Would I be tryin' to deceive a fine Irish lass like yourself, darlin'?"

She couldn't help laughing; the brogue was marvelous. And with his flaming red hair and wicked blue eyes, he had doubtless been a heartbreaker for years. "I wouldn't bet against the possibility," she told him.

Luke Brady assumed a wounded expression. "It's cruel you are," he said sadly.

"Luuuke!" one of the other men wailed desperately.

Moving quickly out of his way, Lara said, "You'd better get your tree before somebody over there has a fit."

Chuckling, he bent and got the tree, tucking it easily under one brawny arm. "I am the foreman, you know," he said, dispensing with the brogue. "If anybody has a fit, it's going to be me."

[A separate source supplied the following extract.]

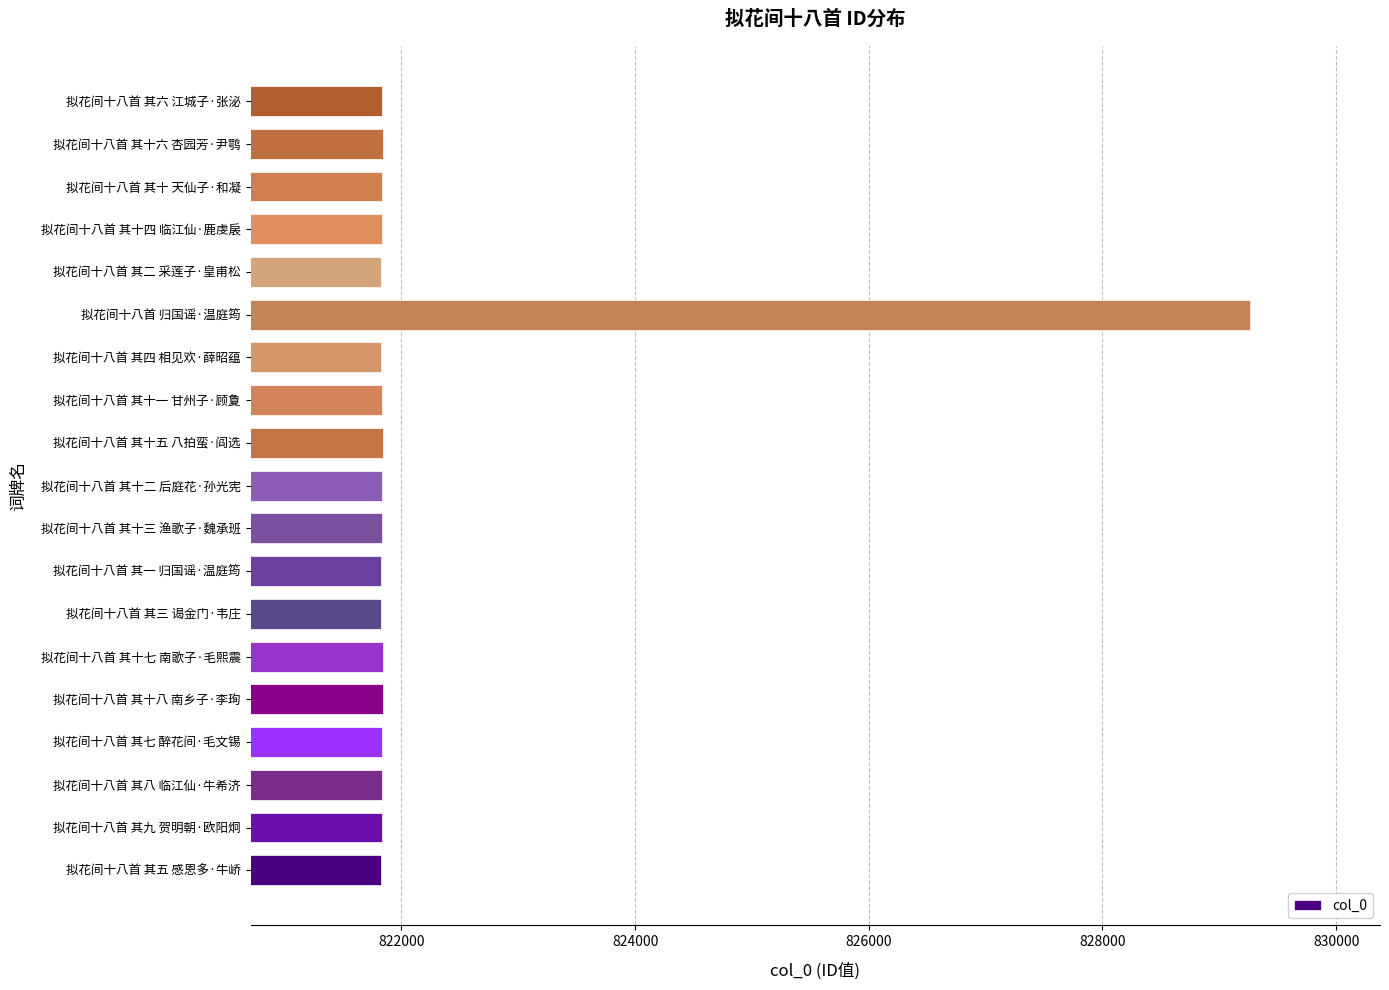

Approximately how many times larger is the value at 拟花间十八首 其十四 临江仙·鹿虔扆 compared to 拟花间十八首 其二 采莲子·皇甫松?

1.0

Lara watched him stroll back toward the other side of the stage, carrying the tree. She knew it was hollow, of course, little more than a shell with the appearance of solid wood, but he looked as though the real thing would have presented no problem.

"Lara?" Nick appeared from the wings, looking harassed. "We're going to try a read-through backstage, so—" He broke off, staring across the stage, then yelled, "Luke! The tree's for the outside of the tower, not the garden!"

"Sorry," Luke called back, standing the tree on end and leaning it against the skeleton of a cottage. He sent Lara a wink.

She felt herself flush. Had it been an excuse to talk to her?

"Study the set designs, people," Nick requested in a voice that held despair. He took Lara by the arm and began drawing her backstage. "Half those guys don't know what they're doing," he said under his breath.

Lara glanced at him as they made their way through a tangle of ropes and electrical cords, props and lumber. He was a man somewhere in his forties with a salt-and-pepper beard and dark eyes; he was fast-moving and prone to get excited about things. Lara didn't know what kind of producer and director he'd be, but his script for the play was just beautiful, she thought. He had taken a brief fairy tale and fleshed it out, giving it humor and substance. She liked him for that alone.